* [Records to use]
▽

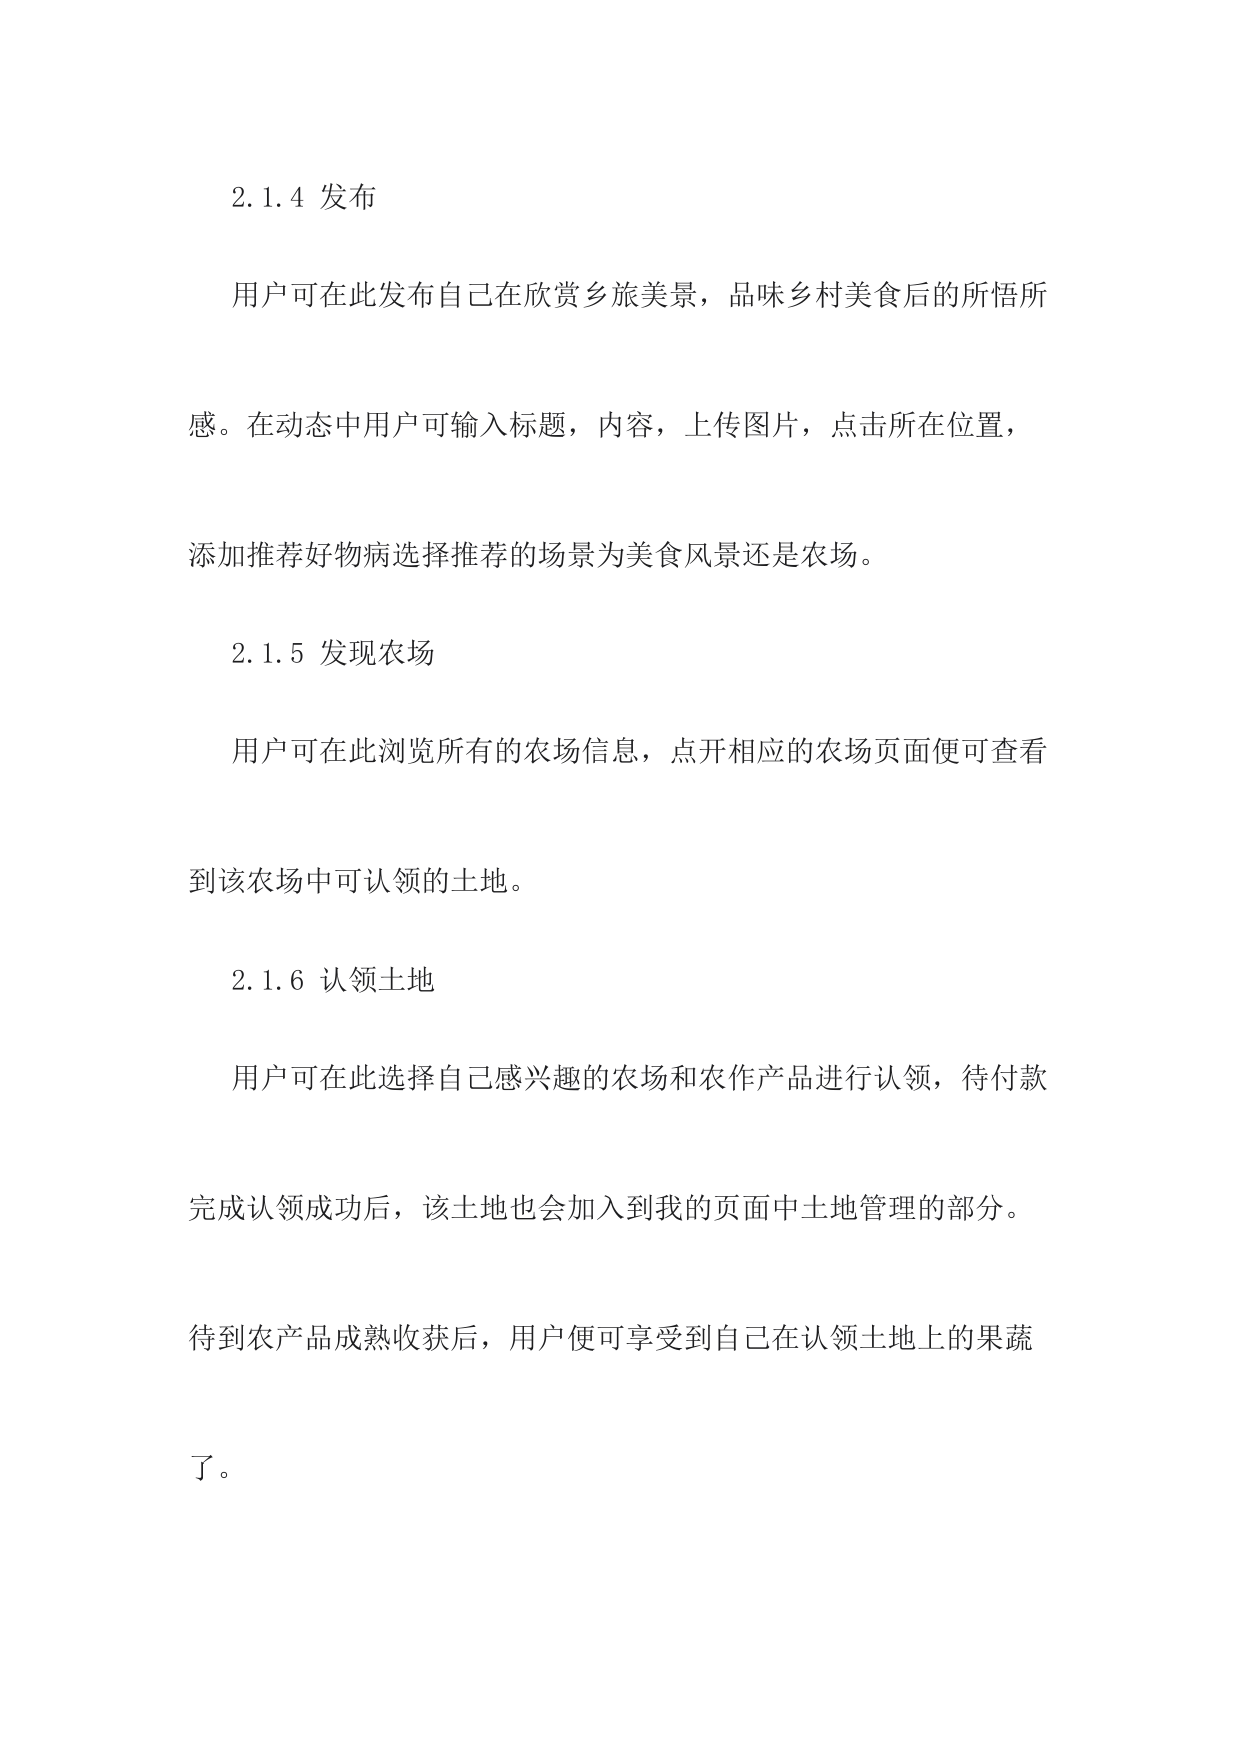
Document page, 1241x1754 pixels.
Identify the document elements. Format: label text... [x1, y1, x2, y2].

list 2.1.5 发现农场 [187, 618, 1053, 683]
list 用户可在此浏览所有的农场信息，点开相应的农场页面便可查看到该农场中可认领的土地。 [187, 717, 1053, 912]
list 用户可在此发布自己在欣赏乡旅美景，品味乡村美食后的所悟所感。在动态中用户可输入标题，内容，上传图片，点击所在位置，添加推荐好物病选择推荐的场景为美食风景还是农场。 [187, 260, 1053, 585]
list 2.1.6 认领土地 [187, 945, 1053, 1010]
list 2.1.4 发布 [187, 162, 1053, 227]
list 用户可在此选择自己感兴趣的农场和农作产品进行认领，待付款完成认领成功后，该土地也会加入到我的页面中土地管理的部分。待到农产品成熟收获后，用户便可享受到自己在认领土地上的果蔬了。 [187, 1043, 1053, 1498]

△

Every line of the material must be returned verbatim, and pictures must be left behind.

Document page, 1241x1754 pixels.
Identify the document elements. Format: label text... [x1, y1, x2, y2].

list 2.1.5 发现农场 [187, 618, 1053, 683]
list 用户可在此浏览所有的农场信息，点开相应的农场页面便可查看到该农场中可认领的土地。 [187, 717, 1053, 912]
list 用户可在此发布自己在欣赏乡旅美景，品味乡村美食后的所悟所感。在动态中用户可输入标题，内容，上传图片，点击所在位置，添加推荐好物病选择推荐的场景为美食风景还是农场。 [187, 260, 1053, 585]
list 2.1.6 认领土地 [187, 945, 1053, 1010]
list 2.1.4 发布 [187, 162, 1053, 227]
list 用户可在此选择自己感兴趣的农场和农作产品进行认领，待付款完成认领成功后，该土地也会加入到我的页面中土地管理的部分。待到农产品成熟收获后，用户便可享受到自己在认领土地上的果蔬了。 [187, 1043, 1053, 1498]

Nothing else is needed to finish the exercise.